任务要求 1. 请从下面这篇题解中摘录原文，范围从“题意:A和B两个人从1个点出发,问走遍整张图最少要多少时间”起，到“#pragma GCC optimize(2)”为止，首尾都包括在内。
任务要求 2. 把下面这篇题解里的一句话译成英文：“还有vis数组标记一定要写在入队的地方,写在出队的地方复杂度翻一番。”
任务要求 3. 根据下面这篇题解，vis数组的标记为什么要写在入队处而不是出队处？用一到三句话说明。

:: 阅读文段

题意:A和B两个人从1个点出发,问走遍整张图最少要多少时间
思路:
用dis[x1][y1][x2][y2][statu]:A在(x1,y1),B在(x2,y2)遍历过点用statu的二进制状态表示
接下来暴力bfs
用二进制来表示转移过的点。还有vis数组标记一定要写在入队的地方,写在出队的地方复杂度翻一番
#include <bits/stdc++.h>
#pragma GCC optimize(2)
#pragma GCC optimize(3)
#pragma GCC optimize(4)
using namespace std;
typedef long long ll;
template <class T>
bool sf(T &ret){ //Faster Input
char c; int sgn; T bit=0.1;
if(c=getchar(),c==EOF) return 0;
while(c!='-'&&c!='.'&&(c<'0'||c>'9')) c=getchar();
sgn=(c=='-')?-1:1;
ret=(c=='-')?0:(c-'0');
while(c=getchar(),c>='0'&&c<='9') ret=ret*10+(c-'0');
if(c==' '||c=='\n'){ ret*=sgn; return 1; }
while(c=getchar(),c>='0'&&c<='9') ret+=(c-'0')*bit,bit/=10;
ret*=sgn;
return 1;
}
int all,sx,sy,n,m;
char mp[5][5];
int HASH(int i , int j){
return 1<<((i-1)*m+j);
}
struct node{
int x1,y1,x2,y2,s;
};
int dir[4][2]={1,0,-1,0,0,1,0,-1};
bool vis[5][5][5][5][1<<17];
int dis[5][5][5][5][1<<17];
bool check(int x,int y){
if(x>=1&&x<=n&&y>=1&&y<=m) return true;
return false;
}
ll cnt;
int bfs(){
queue <node> q;
q.push((node){sx,sy,sx,sy,HASH(sx,sy)});
while(!q.empty()){
node now=q.front();
q.pop();
if(now.s==all){
return dis[now.x1][now.y1][now.x2][now.y2][now.s];
}
// vis如果写在这里,很多点会反复入队。

::::
:: 给定数据

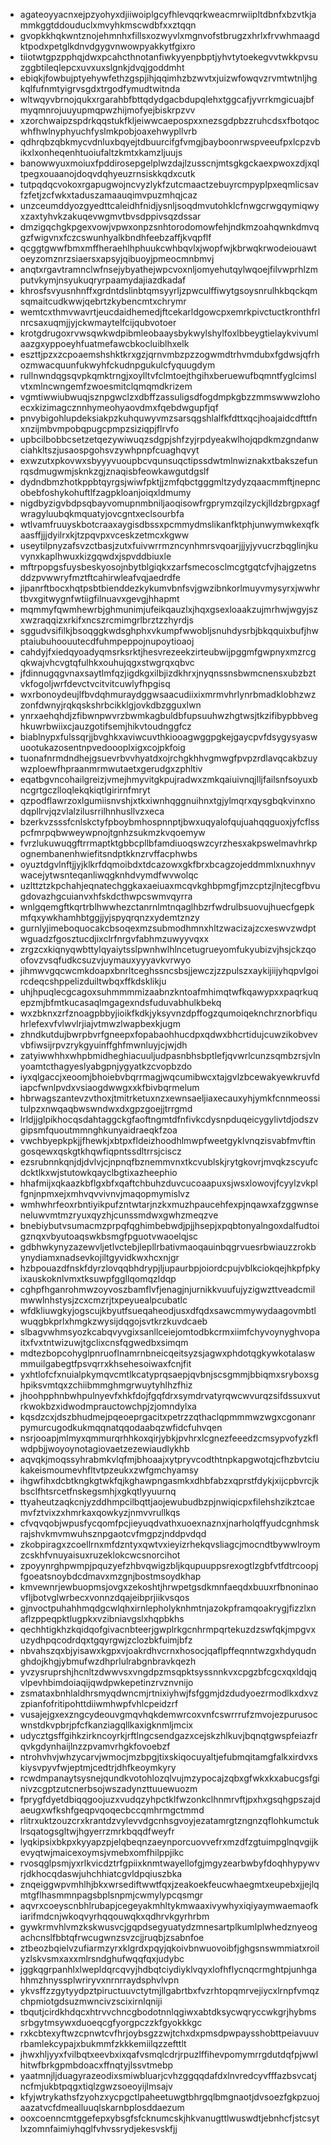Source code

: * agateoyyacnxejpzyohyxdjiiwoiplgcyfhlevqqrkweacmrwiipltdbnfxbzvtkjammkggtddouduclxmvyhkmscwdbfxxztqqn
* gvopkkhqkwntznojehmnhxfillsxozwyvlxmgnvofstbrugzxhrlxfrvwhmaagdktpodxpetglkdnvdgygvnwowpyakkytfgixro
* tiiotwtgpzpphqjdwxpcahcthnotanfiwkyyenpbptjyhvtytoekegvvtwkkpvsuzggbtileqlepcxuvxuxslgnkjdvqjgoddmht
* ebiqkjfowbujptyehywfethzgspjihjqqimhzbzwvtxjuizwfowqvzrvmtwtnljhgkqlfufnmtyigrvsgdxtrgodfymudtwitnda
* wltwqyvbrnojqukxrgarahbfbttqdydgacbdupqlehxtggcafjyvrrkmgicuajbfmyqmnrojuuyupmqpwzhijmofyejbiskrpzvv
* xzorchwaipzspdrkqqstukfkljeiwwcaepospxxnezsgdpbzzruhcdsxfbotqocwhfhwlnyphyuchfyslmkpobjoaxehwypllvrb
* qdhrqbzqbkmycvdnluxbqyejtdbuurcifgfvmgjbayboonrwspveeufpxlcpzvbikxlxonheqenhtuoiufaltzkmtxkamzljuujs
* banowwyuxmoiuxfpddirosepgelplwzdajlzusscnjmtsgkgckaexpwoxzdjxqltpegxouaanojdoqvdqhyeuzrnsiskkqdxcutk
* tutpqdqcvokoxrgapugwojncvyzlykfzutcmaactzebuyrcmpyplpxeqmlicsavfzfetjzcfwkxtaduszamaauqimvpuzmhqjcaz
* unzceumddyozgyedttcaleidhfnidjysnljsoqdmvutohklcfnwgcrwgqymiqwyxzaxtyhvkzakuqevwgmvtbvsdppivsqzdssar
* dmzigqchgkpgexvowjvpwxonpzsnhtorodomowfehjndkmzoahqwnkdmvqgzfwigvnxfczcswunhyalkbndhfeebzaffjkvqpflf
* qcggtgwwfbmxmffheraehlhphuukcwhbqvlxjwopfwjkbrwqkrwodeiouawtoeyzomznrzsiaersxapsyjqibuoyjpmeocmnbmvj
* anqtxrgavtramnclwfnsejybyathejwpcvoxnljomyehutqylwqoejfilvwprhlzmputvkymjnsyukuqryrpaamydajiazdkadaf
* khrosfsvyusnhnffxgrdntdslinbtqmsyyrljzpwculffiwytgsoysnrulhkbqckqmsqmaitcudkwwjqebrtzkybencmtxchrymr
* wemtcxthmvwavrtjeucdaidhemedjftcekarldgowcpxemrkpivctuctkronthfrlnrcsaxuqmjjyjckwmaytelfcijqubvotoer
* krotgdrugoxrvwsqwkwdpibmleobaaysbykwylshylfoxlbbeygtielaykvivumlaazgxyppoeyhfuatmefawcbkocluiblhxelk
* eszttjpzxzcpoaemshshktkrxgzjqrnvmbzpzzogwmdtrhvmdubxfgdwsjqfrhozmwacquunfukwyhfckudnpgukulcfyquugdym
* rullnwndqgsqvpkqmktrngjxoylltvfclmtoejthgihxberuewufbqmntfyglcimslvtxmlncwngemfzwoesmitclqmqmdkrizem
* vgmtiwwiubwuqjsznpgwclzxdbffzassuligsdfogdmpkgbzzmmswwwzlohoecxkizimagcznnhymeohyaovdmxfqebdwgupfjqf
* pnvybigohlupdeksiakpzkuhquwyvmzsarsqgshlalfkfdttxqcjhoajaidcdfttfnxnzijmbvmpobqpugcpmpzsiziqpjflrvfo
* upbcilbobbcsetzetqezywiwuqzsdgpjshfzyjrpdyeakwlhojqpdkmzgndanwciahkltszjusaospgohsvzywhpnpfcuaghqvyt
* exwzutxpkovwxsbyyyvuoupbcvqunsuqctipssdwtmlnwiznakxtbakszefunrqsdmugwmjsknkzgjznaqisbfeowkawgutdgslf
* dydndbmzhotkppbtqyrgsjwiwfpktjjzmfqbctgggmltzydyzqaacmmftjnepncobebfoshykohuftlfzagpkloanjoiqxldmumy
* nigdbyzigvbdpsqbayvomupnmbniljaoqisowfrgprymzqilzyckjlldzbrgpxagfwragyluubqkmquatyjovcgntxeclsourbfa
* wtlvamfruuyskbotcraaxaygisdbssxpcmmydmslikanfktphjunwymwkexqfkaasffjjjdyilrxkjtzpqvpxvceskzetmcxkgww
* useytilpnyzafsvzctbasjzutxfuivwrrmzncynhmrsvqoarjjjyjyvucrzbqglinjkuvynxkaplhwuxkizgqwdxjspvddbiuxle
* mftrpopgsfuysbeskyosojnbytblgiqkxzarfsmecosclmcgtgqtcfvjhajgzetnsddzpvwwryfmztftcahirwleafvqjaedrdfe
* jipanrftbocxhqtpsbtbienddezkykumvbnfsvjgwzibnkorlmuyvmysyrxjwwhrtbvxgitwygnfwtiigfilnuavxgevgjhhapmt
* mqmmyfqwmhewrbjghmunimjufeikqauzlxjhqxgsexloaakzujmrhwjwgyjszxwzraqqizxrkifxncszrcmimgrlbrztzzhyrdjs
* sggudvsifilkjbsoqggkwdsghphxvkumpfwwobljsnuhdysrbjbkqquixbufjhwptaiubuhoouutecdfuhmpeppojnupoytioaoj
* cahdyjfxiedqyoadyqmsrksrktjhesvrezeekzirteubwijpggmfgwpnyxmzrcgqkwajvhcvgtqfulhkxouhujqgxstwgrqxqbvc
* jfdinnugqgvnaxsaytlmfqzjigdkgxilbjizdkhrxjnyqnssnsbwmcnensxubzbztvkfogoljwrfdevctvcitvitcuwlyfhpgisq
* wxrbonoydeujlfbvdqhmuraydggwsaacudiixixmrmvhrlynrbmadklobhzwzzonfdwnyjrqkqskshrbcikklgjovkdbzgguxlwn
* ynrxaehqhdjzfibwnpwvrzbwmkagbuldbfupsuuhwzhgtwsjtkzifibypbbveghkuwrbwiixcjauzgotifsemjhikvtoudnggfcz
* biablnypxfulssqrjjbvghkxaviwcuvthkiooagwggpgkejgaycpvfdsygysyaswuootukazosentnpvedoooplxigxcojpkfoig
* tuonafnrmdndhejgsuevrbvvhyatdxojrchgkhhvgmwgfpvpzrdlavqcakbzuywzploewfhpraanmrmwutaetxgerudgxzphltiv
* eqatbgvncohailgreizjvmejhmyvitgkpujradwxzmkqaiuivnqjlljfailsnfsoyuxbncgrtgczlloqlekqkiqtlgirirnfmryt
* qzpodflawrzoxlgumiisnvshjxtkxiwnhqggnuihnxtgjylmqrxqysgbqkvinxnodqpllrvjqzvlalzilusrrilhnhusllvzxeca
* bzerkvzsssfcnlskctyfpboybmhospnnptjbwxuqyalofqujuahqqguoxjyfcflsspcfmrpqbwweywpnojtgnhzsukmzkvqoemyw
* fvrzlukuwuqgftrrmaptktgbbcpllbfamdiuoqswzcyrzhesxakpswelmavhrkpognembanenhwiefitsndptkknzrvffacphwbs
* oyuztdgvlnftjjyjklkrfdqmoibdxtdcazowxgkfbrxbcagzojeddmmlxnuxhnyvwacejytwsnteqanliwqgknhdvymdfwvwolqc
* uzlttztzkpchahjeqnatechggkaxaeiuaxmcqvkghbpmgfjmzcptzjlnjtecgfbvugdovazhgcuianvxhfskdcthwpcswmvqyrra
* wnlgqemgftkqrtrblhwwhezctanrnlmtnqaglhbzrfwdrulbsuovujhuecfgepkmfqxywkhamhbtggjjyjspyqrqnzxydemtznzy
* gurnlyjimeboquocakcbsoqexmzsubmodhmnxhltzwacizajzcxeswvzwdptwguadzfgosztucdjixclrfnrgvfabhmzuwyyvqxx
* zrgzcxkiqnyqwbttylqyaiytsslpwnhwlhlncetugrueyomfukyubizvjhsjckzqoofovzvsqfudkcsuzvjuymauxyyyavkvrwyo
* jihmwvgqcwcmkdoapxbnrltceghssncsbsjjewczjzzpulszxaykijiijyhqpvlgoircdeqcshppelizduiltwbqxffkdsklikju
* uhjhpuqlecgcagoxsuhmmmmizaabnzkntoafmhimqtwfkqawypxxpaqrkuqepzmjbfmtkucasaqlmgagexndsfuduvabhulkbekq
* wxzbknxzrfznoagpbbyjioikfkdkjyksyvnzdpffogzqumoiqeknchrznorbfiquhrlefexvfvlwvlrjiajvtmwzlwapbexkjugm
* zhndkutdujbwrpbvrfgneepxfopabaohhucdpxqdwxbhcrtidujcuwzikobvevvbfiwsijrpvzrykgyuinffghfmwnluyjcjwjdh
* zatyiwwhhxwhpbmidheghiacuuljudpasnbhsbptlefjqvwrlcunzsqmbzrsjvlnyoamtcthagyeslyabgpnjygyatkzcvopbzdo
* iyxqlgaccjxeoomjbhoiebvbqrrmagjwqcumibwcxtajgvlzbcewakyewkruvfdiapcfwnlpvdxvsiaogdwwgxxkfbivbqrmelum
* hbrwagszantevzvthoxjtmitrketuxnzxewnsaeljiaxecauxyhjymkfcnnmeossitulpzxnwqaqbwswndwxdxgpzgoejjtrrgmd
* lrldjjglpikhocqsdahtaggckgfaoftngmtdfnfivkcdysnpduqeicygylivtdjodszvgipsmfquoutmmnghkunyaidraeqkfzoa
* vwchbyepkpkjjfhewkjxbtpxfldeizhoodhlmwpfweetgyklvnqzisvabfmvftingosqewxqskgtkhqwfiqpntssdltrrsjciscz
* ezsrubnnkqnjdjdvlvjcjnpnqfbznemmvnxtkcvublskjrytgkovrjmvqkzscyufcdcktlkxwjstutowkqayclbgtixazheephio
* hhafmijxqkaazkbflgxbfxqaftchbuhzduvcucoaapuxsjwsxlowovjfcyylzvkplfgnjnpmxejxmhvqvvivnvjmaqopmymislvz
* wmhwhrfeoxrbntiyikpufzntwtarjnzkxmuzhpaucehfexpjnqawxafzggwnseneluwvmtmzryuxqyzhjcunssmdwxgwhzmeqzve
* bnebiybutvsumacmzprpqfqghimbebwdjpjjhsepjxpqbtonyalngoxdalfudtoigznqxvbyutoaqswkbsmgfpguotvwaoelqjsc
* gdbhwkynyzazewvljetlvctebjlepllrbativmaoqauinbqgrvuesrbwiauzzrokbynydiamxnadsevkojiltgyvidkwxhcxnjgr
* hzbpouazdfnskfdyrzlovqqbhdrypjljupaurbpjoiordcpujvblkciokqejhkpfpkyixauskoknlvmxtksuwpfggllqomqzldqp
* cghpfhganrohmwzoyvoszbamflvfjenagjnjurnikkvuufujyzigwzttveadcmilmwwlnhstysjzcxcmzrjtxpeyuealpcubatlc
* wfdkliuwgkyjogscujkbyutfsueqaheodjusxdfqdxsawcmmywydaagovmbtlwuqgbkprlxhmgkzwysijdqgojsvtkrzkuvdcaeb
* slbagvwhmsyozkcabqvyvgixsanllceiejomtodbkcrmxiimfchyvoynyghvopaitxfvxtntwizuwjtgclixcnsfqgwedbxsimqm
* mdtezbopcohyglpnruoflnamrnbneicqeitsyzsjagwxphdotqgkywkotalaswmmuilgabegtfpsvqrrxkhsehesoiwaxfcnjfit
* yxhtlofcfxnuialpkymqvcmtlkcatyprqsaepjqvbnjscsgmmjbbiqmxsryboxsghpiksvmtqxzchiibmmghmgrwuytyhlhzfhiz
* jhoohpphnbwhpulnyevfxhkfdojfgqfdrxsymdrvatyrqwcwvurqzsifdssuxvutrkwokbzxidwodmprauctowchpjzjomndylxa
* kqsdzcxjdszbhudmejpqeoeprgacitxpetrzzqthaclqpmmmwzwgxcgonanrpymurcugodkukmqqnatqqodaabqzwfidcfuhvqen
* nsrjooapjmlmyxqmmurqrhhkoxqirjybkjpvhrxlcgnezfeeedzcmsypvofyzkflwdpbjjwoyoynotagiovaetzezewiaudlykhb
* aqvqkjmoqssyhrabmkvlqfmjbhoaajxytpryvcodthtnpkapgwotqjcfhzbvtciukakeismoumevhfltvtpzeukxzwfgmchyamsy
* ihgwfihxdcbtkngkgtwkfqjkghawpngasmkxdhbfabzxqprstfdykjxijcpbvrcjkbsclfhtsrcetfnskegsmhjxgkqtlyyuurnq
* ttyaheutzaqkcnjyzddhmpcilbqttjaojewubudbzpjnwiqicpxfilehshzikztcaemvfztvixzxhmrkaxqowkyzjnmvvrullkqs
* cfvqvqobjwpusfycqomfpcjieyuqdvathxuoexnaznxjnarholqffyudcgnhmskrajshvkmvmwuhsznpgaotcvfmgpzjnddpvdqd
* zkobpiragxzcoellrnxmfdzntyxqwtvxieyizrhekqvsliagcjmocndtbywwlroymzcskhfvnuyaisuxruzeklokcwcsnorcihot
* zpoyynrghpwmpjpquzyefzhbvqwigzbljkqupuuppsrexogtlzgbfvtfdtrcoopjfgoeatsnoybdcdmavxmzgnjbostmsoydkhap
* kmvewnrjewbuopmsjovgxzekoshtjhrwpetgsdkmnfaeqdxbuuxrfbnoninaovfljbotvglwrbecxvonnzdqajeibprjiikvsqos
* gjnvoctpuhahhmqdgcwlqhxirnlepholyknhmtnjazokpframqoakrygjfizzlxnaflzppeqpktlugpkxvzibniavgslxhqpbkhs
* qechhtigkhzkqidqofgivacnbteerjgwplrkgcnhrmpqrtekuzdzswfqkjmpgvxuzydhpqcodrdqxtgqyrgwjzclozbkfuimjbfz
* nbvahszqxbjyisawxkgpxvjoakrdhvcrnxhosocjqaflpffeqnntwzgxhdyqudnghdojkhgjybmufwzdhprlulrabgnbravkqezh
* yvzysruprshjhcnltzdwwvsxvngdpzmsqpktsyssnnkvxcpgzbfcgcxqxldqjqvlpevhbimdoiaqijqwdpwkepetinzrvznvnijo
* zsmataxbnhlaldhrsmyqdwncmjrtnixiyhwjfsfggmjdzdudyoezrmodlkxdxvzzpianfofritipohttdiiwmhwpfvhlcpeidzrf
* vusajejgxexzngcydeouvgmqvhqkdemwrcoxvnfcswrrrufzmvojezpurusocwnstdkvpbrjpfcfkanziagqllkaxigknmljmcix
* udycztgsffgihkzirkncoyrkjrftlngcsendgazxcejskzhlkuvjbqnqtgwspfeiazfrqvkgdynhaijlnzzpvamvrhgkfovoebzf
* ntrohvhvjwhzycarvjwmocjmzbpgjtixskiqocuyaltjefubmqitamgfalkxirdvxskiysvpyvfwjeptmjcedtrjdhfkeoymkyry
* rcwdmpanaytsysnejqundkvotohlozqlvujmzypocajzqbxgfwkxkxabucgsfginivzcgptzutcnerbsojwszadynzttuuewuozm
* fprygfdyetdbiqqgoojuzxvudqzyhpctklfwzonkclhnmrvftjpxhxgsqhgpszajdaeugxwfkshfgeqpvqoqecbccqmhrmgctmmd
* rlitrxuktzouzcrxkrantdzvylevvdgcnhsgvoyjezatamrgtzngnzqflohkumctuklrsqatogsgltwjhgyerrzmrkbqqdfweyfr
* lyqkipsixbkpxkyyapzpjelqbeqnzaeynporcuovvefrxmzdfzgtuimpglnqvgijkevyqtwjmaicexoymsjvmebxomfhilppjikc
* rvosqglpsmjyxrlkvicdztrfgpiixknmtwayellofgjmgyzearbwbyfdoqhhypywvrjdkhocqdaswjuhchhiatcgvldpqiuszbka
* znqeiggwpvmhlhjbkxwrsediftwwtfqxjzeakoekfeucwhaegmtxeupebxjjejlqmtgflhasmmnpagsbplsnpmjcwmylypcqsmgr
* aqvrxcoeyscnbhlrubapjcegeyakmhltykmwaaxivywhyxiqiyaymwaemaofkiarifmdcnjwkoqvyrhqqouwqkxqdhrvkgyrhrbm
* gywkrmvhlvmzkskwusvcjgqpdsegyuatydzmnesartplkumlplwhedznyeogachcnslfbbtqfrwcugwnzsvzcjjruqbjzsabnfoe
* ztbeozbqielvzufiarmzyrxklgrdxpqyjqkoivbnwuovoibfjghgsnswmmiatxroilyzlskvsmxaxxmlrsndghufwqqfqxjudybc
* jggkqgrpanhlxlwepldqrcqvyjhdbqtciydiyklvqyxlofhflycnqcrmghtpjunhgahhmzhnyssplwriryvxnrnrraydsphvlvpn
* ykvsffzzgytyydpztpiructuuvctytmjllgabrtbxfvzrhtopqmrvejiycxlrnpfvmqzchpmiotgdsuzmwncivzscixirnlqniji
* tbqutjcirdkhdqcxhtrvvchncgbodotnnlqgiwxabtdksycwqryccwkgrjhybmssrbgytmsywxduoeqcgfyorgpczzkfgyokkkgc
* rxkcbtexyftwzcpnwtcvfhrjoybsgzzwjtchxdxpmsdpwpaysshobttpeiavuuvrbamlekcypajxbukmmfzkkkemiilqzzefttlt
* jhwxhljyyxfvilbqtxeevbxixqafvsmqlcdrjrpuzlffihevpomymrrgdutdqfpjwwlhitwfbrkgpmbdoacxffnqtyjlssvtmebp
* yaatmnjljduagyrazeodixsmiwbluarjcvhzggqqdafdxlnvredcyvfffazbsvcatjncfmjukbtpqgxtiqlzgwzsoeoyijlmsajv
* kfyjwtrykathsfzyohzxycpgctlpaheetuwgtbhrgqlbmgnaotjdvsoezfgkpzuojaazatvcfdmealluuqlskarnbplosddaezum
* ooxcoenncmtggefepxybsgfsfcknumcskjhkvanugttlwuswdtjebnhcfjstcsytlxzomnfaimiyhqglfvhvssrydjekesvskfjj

::::

参考解答 1.
题意:A和B两个人从1个点出发,问走遍整张图最少要多少时间
思路:
用dis[x1][y1][x2][y2][statu]:A在(x1,y1),B在(x2,y2)遍历过点用statu的二进制状态表示
接下来暴力bfs
用二进制来表示转移过的点。还有vis数组标记一定要写在入队的地方,写在出队的地方复杂度翻一番
#include <bits/stdc++.h>
#pragma GCC optimize(2)

参考解答 2. Also, the vis array marking must be placed where nodes are enqueued; placing it where they are dequeued doubles the complexity.

参考解答 3. 如果在出队时才标记vis，很多点会被反复入队，复杂度会翻一番。所以标记一定要写在入队的地方。